On fighting acne

It’s been months now since I started my medication for my current nemesis: acne. I’ve also been putting off writing my concurrent acne story for months now. I kept telling myself that I shouldn’t publish it unless my skin had completely cleared already so I would have a sufficient before and after photo for proof.

So why this post? My skin is still a far cry from being clear – my acne had gotten a lot better, sure, but I’m left with acne spots all over my chin. After stumbling upon this article though, I thought I shouldn’t wait any longer to share my own story in order to (hopefully) help people and prevent them from going through the same experience.

Before anything else, let me give a short background about my skin. I’ve always had an “average” oily skin type. “Average” in the sense that I get acne breakouts every now and then, but it has always just been little pimples that would go away after a week or two. Nothing too serious, although some have left nasty acne spots on my face, particularly on my left cheek. Still, they were nothing that a concealer couldn’t cover.

I began having really bad acne breakouts this year, sometime around July. My left cheek and chin were covered with red, painful acne and so was my right cheek as well – which, mind you – had never had pimples before.  Due to the nature of my profession, I know I always have to look my best and so for the first time in my life, I finally decided to visit a dermatologist and get proper treatment for my acne.

I was prescribed with anti-acne soap, oral antibiotics (tetracycline), acne solution, acne lotion, and a topical antibiotic which I had to use day and night, doing spot treatment on the affected areas on my face. All of these were exclusively available on the clinic of my dermatologist. I used this medication for almost a month and a half. My acne, particularly the ones on my chin, were finally beginning to heal when a week later, I noticed new ones growing on the same area again.

My horror story officially began from thereon. It was really frustrating to be on acne medication and see your acne begin to heal, only to have a new batch grow on your face again. Thinking it was the same kind of acne I had been experiencing for weeks, I continued to treat it with the same medication I had been using at the time. Little did I know that it was so much more than what I thought it was.

I began to suspect there was something wrong when the acne on my chin began to hurt. I had itchy acne before, but I never had painful acne, and I was sure it wasn’t supposed to hurt the same way mine did. It was so painful that I couldn’t sleep at night. Thinking it would heal faster, I tried to put warm compress on the affected area to make it pop. When I woke up the next day, my entire chin became more red and inflamed while having multiple pimples that are filled with blood and pus.

It was one of the worst work weeks of my life. I had to go to work with an acne-inflamed face and I was so ashamed that I began wearing face masks as well. I took comfort in the idea that some of my office mates initially thought that I’m simply sick, thus my mask. I continued my treatment along with the warm compress every night, hoping it would get better. However, things only seem to have gone for the worse when my chin started to throb painfully. It was too painful that it began bothering me at work – there were days where all I could utter was “My face hurts too much” to my office mates. I couldn’t bear it any longer so I decided to pay an overdue visit to the doctor. And boy, was I glad I did.

Given data:
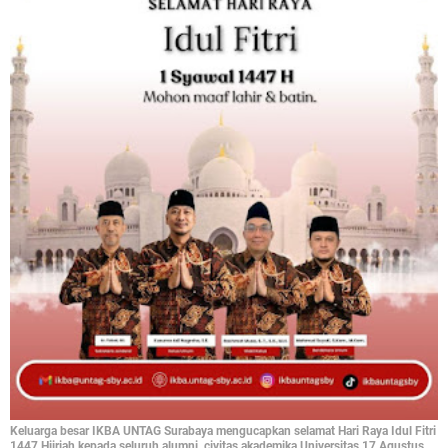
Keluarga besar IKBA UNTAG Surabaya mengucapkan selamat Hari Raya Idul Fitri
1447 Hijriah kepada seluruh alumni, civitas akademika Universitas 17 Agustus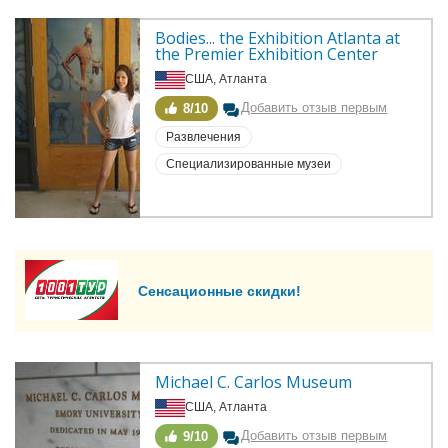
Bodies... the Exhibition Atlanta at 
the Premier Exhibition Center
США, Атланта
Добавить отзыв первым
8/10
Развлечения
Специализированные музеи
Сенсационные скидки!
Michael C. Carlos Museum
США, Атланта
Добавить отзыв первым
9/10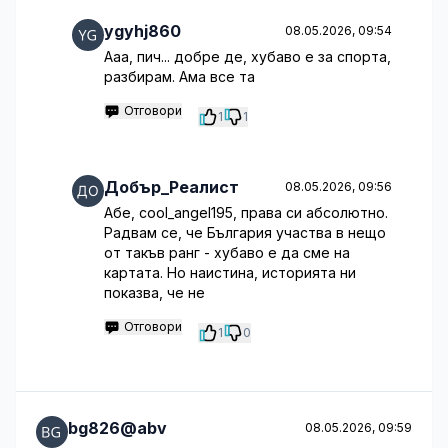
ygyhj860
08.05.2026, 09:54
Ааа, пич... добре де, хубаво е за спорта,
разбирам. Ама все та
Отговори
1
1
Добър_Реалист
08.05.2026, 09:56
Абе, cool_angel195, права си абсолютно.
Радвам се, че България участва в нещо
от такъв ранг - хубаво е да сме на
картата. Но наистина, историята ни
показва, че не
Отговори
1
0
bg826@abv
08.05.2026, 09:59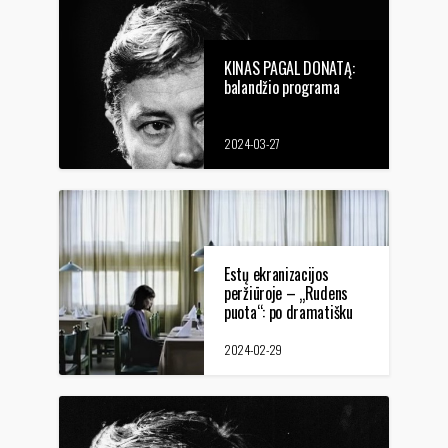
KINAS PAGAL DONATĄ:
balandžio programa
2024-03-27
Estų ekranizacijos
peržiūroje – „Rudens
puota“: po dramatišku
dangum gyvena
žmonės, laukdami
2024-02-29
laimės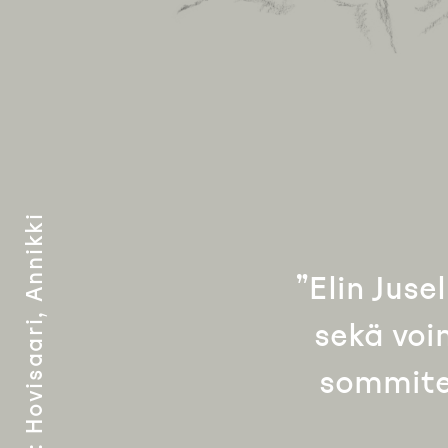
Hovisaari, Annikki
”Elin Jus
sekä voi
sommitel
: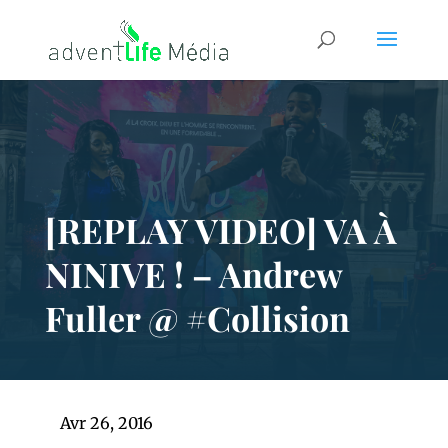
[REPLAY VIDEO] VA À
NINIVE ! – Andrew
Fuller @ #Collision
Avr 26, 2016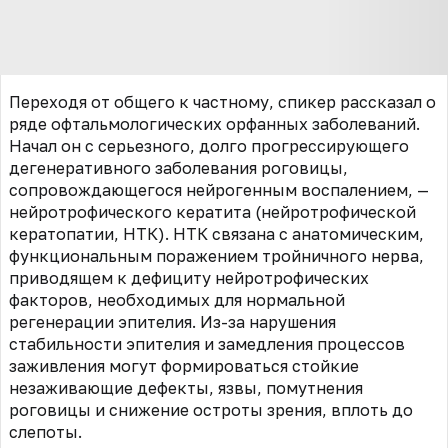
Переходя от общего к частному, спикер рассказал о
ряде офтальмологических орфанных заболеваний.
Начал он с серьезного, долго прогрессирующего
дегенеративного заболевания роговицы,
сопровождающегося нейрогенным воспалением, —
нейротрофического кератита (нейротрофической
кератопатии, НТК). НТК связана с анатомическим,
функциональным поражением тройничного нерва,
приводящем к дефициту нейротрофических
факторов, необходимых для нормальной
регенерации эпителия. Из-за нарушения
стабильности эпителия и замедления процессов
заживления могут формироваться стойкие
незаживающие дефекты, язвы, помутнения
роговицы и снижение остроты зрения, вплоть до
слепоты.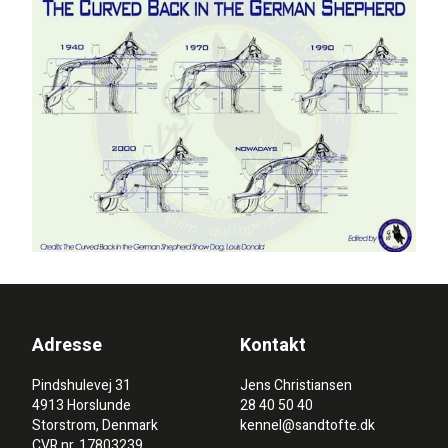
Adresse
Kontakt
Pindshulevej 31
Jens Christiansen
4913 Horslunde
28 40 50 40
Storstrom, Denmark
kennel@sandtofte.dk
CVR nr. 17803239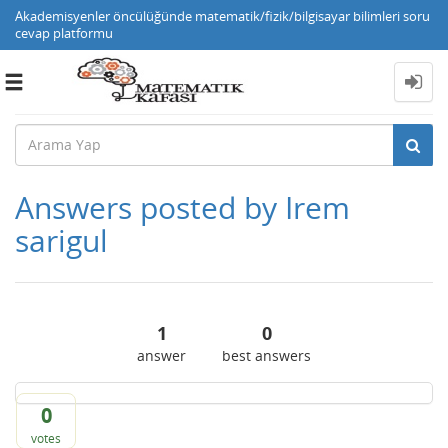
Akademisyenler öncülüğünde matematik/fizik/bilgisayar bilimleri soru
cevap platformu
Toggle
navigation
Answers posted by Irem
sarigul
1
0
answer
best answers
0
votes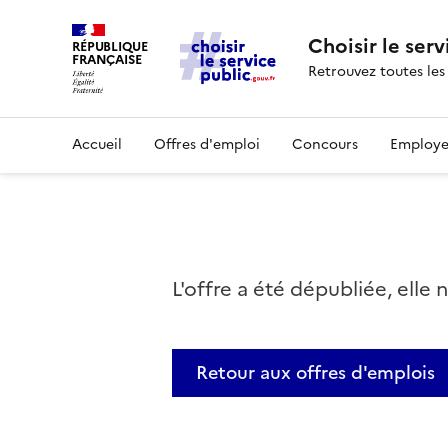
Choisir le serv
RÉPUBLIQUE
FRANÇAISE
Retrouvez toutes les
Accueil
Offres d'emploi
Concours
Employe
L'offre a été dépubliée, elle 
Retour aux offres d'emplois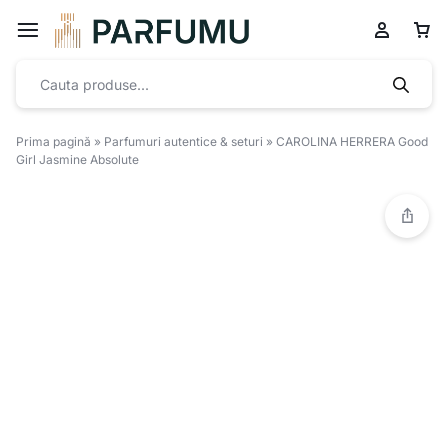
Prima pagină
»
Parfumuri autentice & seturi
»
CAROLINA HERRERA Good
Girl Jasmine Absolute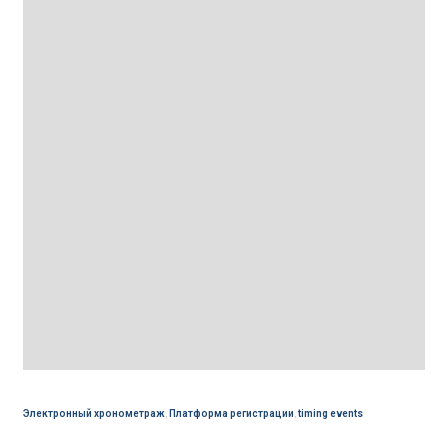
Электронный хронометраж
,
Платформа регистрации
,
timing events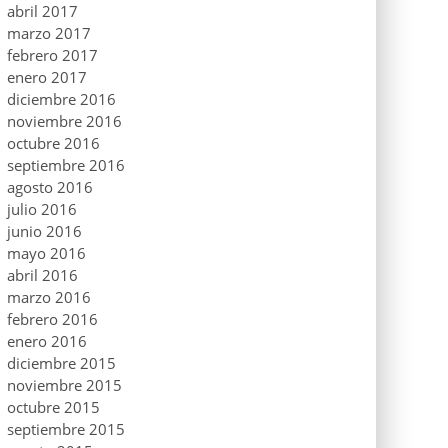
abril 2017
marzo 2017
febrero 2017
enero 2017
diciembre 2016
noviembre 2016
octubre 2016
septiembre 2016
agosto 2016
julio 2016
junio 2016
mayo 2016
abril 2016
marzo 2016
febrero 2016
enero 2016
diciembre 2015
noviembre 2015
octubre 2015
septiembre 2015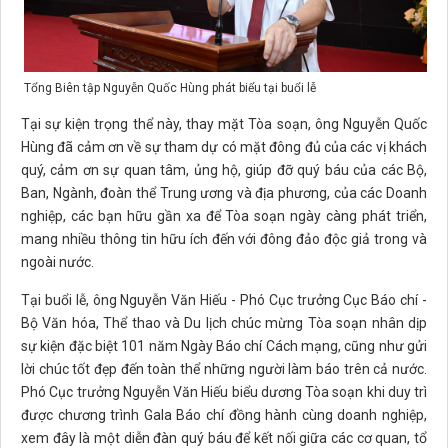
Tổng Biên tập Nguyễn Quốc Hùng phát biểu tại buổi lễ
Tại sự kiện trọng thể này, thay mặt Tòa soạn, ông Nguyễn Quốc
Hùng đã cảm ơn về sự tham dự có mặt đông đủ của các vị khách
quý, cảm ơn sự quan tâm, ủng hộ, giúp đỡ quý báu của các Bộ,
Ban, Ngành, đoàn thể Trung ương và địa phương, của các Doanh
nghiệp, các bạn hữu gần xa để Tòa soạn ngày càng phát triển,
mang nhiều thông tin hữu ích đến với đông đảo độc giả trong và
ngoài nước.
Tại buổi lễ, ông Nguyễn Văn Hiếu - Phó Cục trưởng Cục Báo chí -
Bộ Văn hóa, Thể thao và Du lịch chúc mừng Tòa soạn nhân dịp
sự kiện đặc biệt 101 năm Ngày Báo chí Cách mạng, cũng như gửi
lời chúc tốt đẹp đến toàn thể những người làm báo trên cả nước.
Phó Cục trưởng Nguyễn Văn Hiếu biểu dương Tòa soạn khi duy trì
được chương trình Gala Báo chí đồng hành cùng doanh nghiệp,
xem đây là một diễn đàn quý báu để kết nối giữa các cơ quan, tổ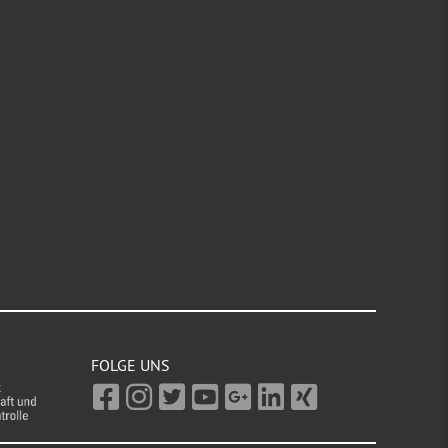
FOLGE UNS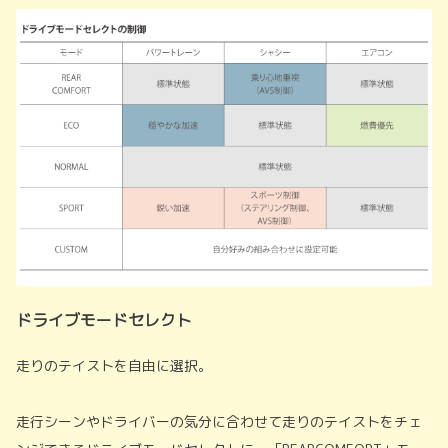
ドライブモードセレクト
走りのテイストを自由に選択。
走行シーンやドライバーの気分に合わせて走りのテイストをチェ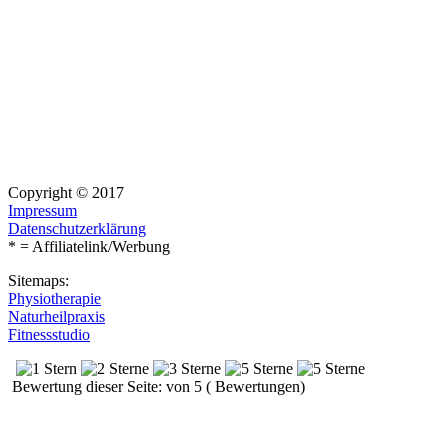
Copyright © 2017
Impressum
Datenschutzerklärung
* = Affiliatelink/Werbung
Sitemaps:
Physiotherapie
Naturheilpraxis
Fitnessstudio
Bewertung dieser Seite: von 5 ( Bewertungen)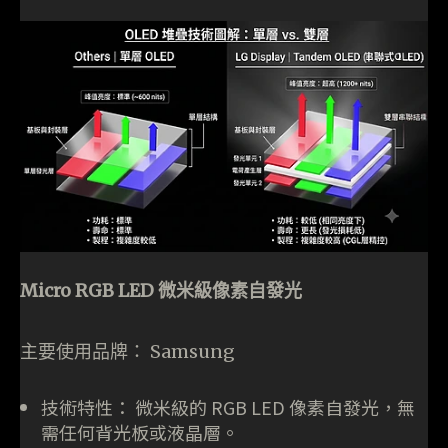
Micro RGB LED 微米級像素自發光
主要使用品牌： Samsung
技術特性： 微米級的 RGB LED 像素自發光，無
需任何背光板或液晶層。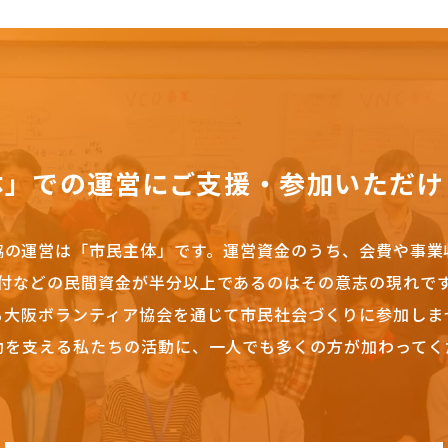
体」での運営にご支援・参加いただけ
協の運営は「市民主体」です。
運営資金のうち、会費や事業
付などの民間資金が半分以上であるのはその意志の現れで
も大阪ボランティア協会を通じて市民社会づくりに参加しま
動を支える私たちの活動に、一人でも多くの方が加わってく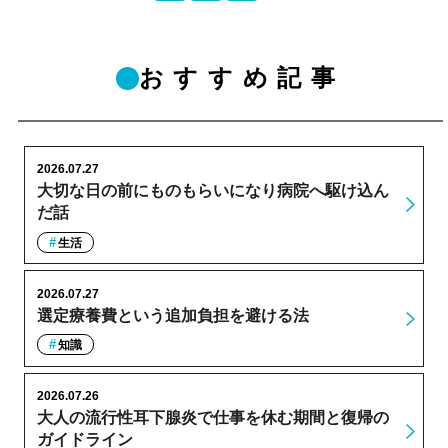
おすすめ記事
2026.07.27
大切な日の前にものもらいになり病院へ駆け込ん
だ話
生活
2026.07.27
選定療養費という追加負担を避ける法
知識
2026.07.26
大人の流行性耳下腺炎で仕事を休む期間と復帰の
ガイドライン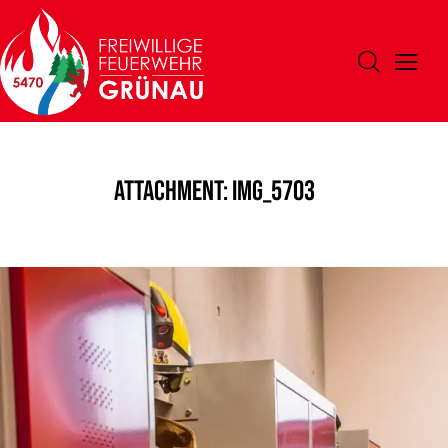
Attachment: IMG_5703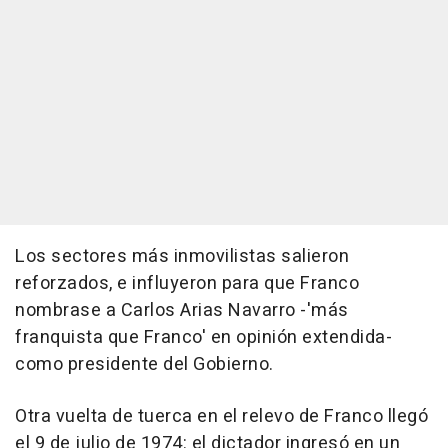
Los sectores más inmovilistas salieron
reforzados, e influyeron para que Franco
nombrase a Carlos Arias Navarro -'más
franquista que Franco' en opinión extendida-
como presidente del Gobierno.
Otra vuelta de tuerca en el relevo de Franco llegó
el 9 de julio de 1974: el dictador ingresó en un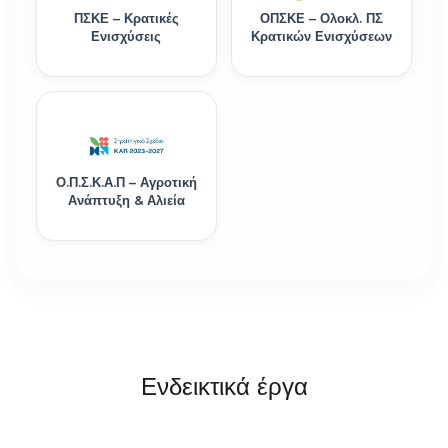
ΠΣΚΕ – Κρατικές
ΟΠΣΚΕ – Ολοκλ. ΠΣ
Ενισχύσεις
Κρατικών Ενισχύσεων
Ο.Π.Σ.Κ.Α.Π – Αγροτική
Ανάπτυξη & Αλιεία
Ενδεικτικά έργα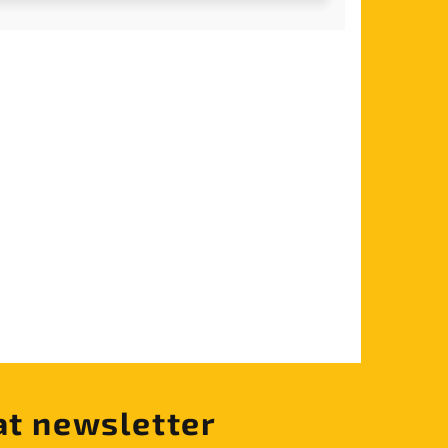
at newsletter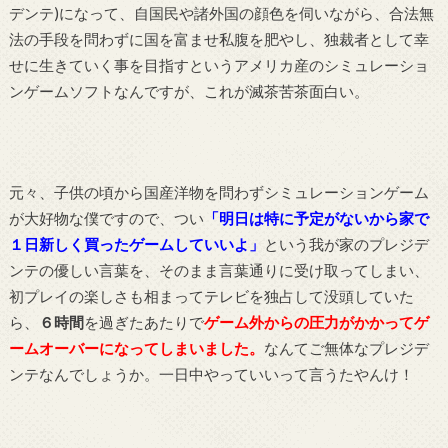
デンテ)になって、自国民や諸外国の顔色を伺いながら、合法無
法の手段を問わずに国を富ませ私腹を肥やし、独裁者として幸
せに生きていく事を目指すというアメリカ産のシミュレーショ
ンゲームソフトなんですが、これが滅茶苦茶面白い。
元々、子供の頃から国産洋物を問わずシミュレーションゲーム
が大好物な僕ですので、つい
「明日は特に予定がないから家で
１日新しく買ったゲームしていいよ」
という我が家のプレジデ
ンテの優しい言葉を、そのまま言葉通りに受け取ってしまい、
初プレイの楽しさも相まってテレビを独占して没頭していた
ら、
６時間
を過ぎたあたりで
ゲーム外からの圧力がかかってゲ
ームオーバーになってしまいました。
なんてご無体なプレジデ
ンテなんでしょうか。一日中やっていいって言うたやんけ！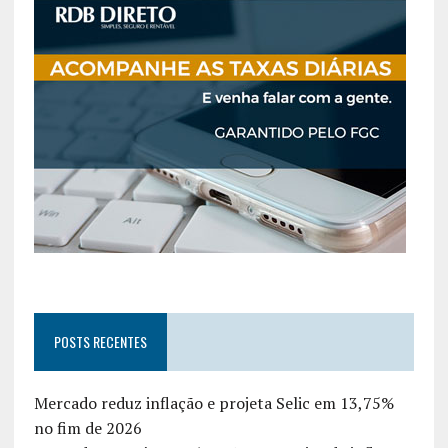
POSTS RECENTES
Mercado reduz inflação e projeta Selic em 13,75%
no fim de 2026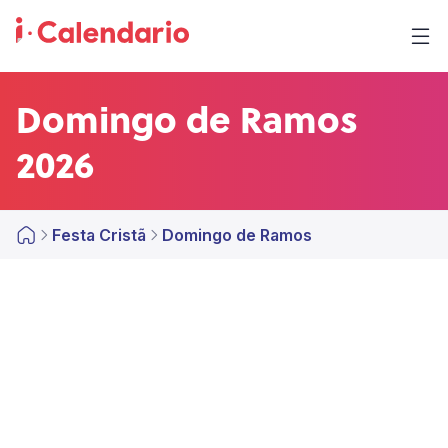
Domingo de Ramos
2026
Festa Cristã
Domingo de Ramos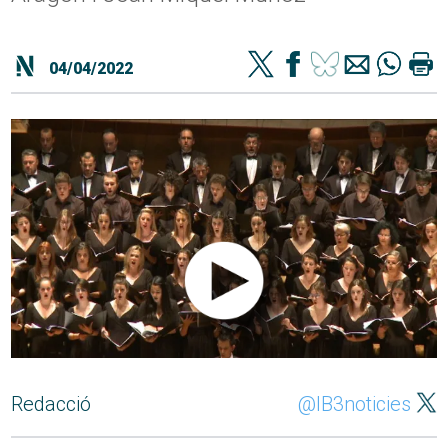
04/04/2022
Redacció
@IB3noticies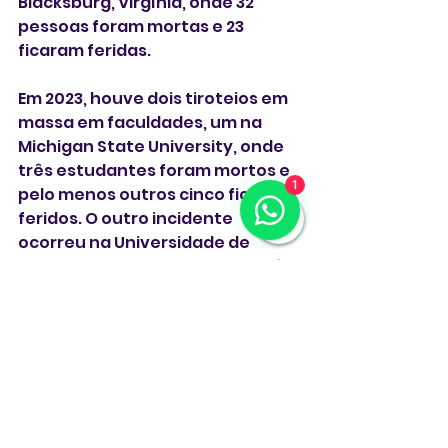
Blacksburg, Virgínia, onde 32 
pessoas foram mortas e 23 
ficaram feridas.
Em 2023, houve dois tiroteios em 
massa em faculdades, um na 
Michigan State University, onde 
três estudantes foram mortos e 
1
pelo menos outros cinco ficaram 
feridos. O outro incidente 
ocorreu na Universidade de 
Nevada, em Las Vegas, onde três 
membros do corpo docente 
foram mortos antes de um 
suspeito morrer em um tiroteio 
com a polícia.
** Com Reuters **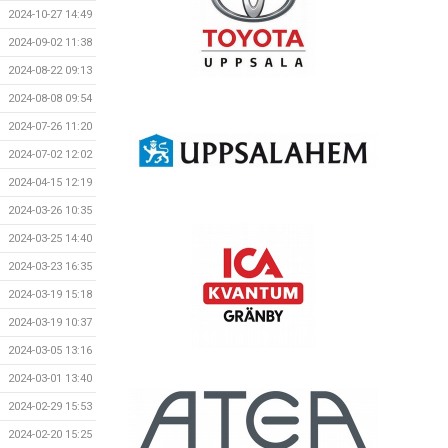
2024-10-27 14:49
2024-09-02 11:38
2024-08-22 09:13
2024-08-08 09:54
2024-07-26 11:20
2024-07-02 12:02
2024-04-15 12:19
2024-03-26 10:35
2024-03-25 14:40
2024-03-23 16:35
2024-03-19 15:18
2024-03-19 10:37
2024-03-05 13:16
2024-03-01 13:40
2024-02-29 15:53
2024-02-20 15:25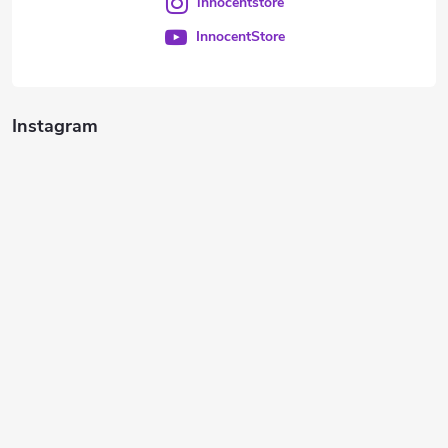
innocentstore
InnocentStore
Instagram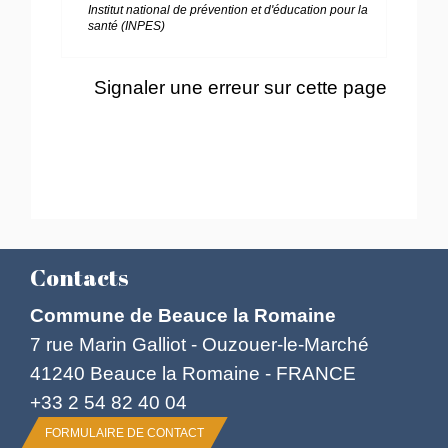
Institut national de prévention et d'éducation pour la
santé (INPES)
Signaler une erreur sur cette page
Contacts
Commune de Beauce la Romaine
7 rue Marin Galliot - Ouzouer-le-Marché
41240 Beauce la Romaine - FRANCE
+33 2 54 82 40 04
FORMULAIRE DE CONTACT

Your tasks:
1. In the post on fighting acne, which oral antibiotic was the writer prescribed?
2. List every treatment the dermatologist prescribed, as named in the post on fighting acne.
3. Copy out the stretch of the post on fighting acne from "My horror story" through "thought it was.".

Exercise answers:
1. Tetracycline.

2.
- Anti-acne soap
- Oral antibiotics (tetracycline)
- Acne solution
- Acne lotion
- A topical antibiotic

3.
My horror story officially began from thereon. It was really frustrating to be on acne medication and see your acne begin to heal, only to have a new batch grow on your face again. Thinking it was the same kind of acne I had been experiencing for weeks, I continued to treat it with the same medication I had been using at the time. Little did I know that it was so much more than what I thought it was.